Bovespa sobe 2,77% com ação do Fed contra crise; dólar fecha em baixa de 1,28%
da Folha Online
O dólar comercial aproveitou o bom humor nos mercados --tanto no exterior como no Brasil-- para fechar em baixa nesta terça-feira. A moeda americana teve recuo de 1,28%, cotada a R$ 1,684 nas últimas negociações do dia. Já o dólar turismo fechou estável nas casas de câmbio de São Paulo e Rio, vendido a R$ 1,81.

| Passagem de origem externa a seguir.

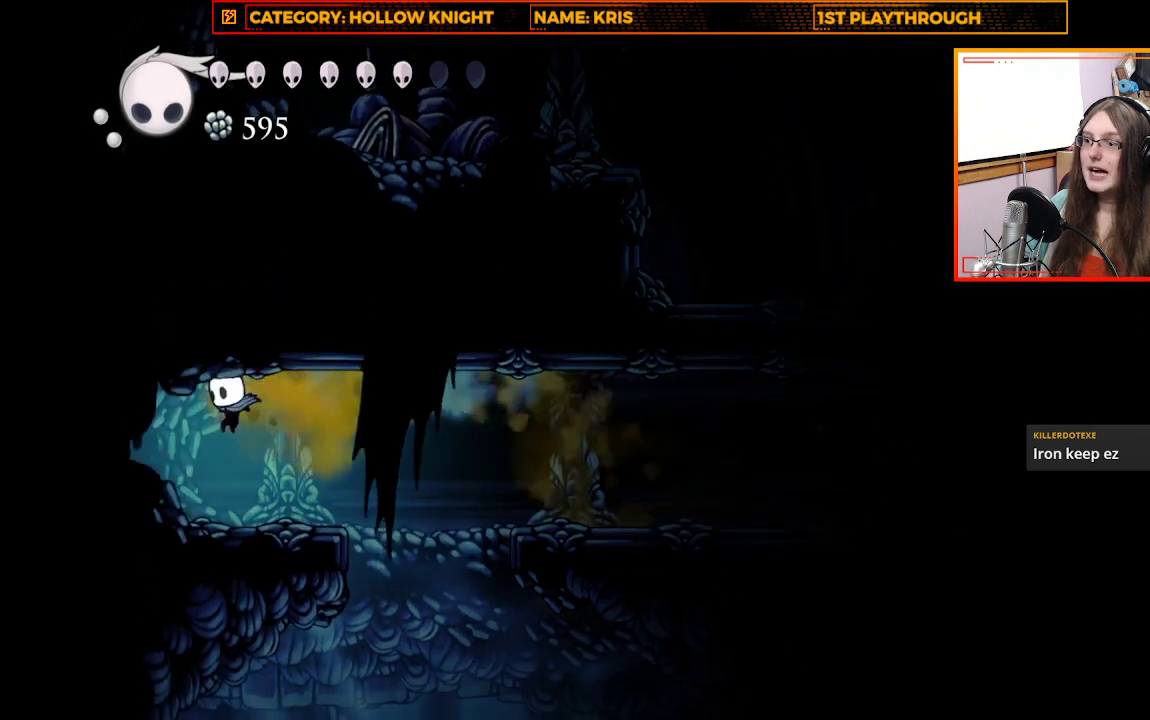
{"buttons": [], "left_stick": "center", "right_stick": "center", "events": [[100, "left_stick", "center"], [300, "left_stick", "right"], [400, "left_stick", "center"]]}
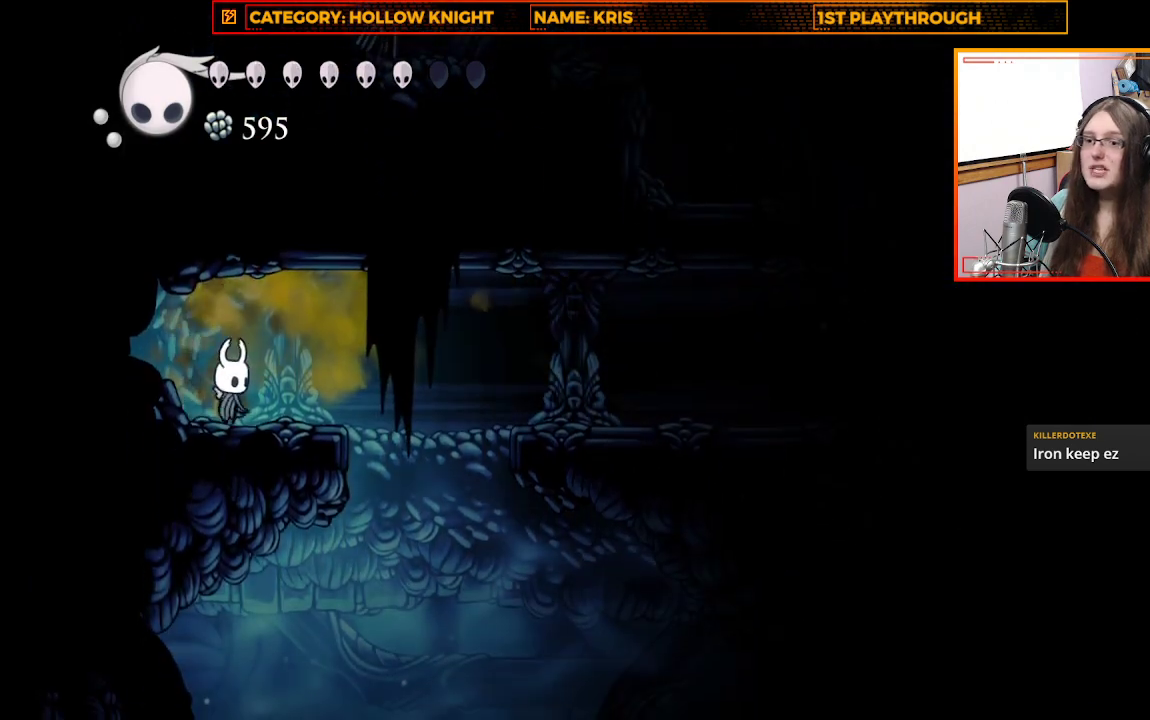
{"buttons": ["L1"], "left_stick": "center", "right_stick": "center", "events": [[100, "L1", "down"]]}
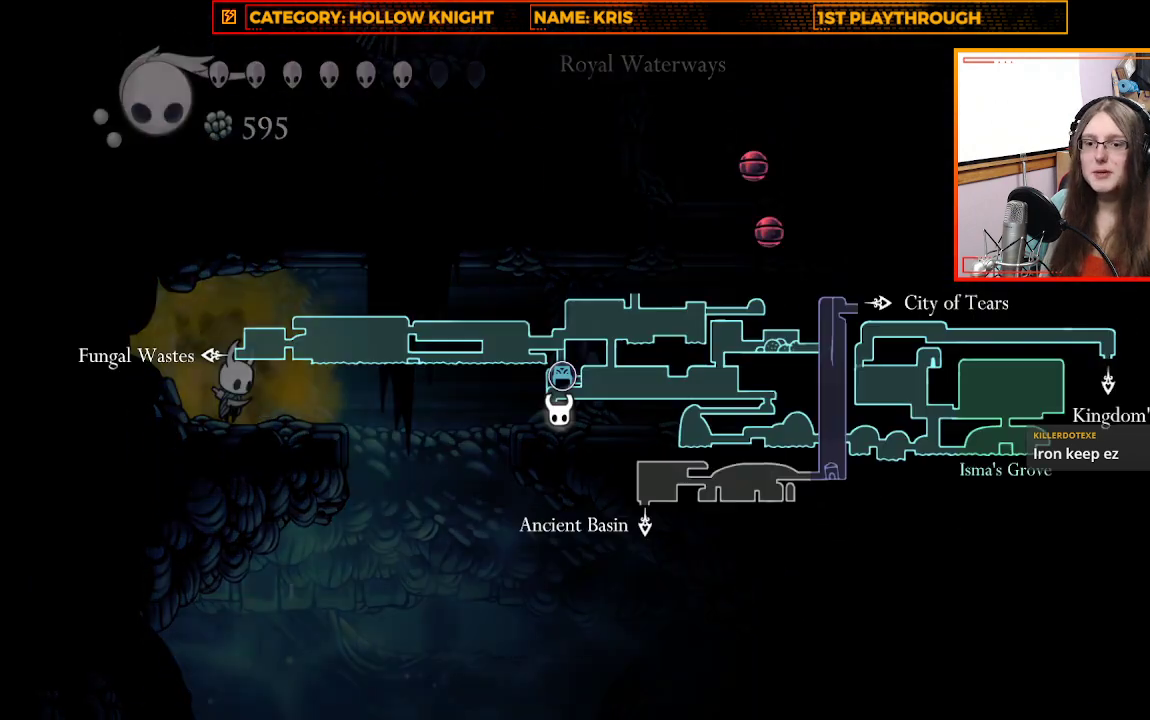
{"buttons": ["L1"], "left_stick": "center", "right_stick": "center", "events": []}
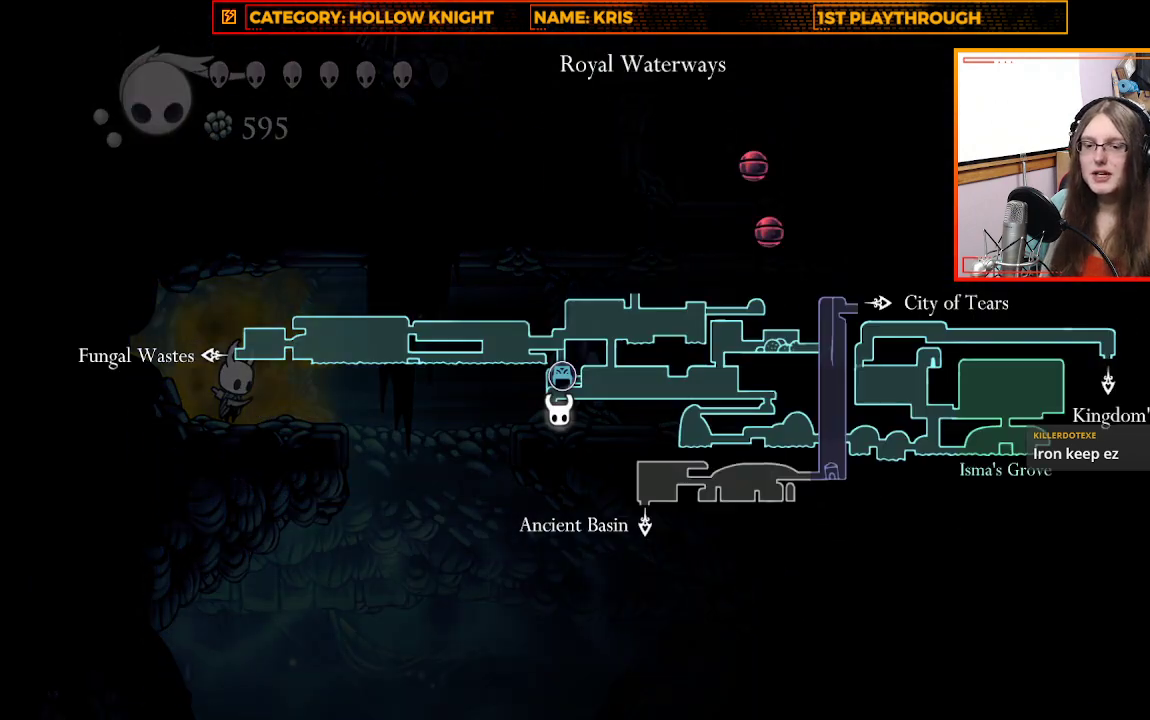
{"buttons": ["L1"], "left_stick": "center", "right_stick": "center", "events": []}
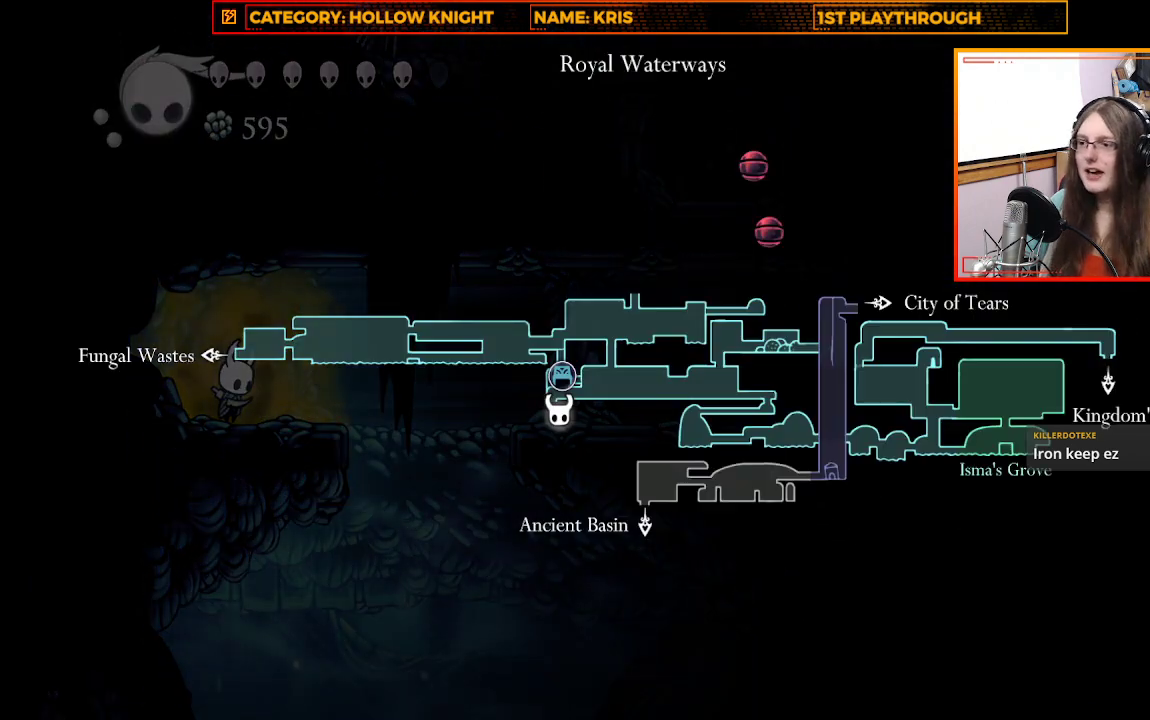
{"buttons": [], "left_stick": "center", "right_stick": "center", "events": [[433, "L1", "up"]]}
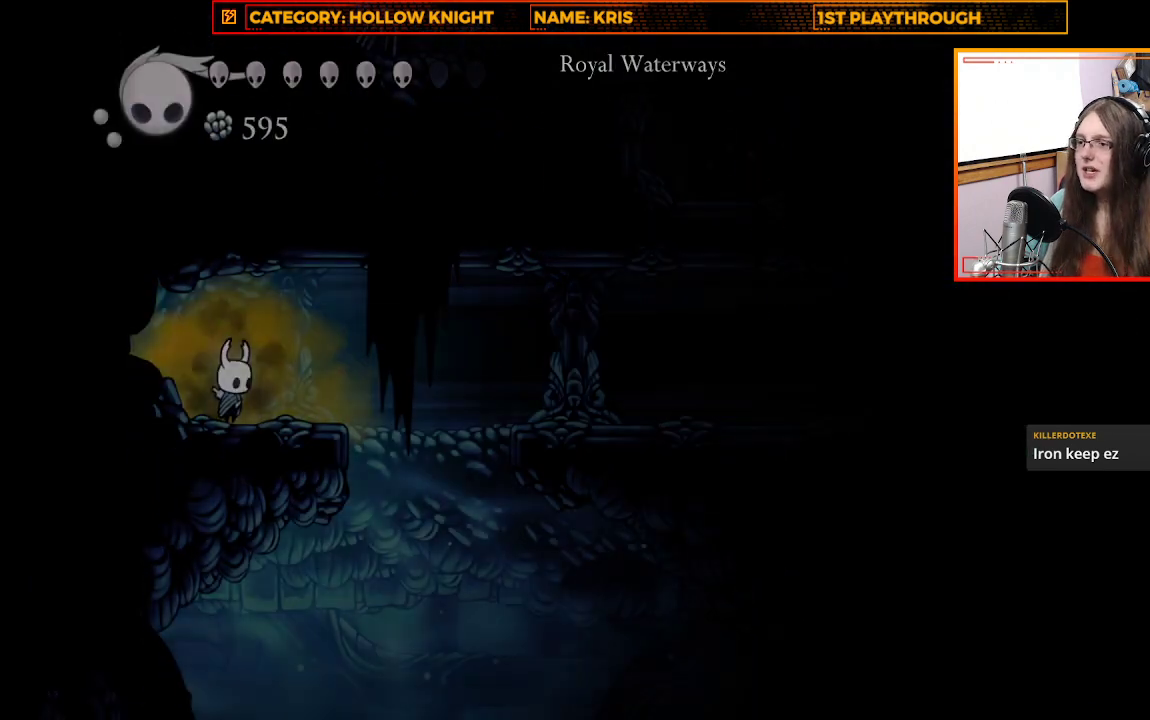
{"buttons": ["R2"], "left_stick": "right", "right_stick": "center", "events": [[67, "left_stick", "right"], [233, "A", "down"], [433, "A", "up"], [467, "R2", "down"]]}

O mercado acionário aproveita as boas notícias vindas dos Estados Unidos para avançar. O Ibovespa --principal indicador da Bovespa (Bolsa de Valores de São Paulo)-- tem alta de 2,77%, aos 61.723 pontos. O giro financeiro até as 16h era de R$ 4,62 bilhões.
A alta é sustentada também pelo bom desempenho das ações da Petrobras e da Vale do Rio Doce, as que possuem maior liquidez na Bovespa. Os papéis ordinários da petrolífera avançam 3,07%, e as preferenciais ganham 2,9%. Já as ações ordinárias da mineradora crescem 2,84%, enquanto as preferenciais classe A estão em alta de 2,88%.
Porém, o principal motivo do bom humor nos mercados mundiais foi o anúncio do Fed (Federal Reserve, o BC americano) de injetar US$ 200 bilhões em dinheiro para instituições financeiras em dificuldade.
Com a medida, as Bolsas americanas ganharam fôlego após caírem por três pregões seguidos. O índice Dow Jones opera em alta de 2,85%, a 12.075 pontos, e o indicador tecnológico Nasdaq Composite avança 2,99%, a 2.234 unidades. Na Europa, os mercados também fecharam no azul.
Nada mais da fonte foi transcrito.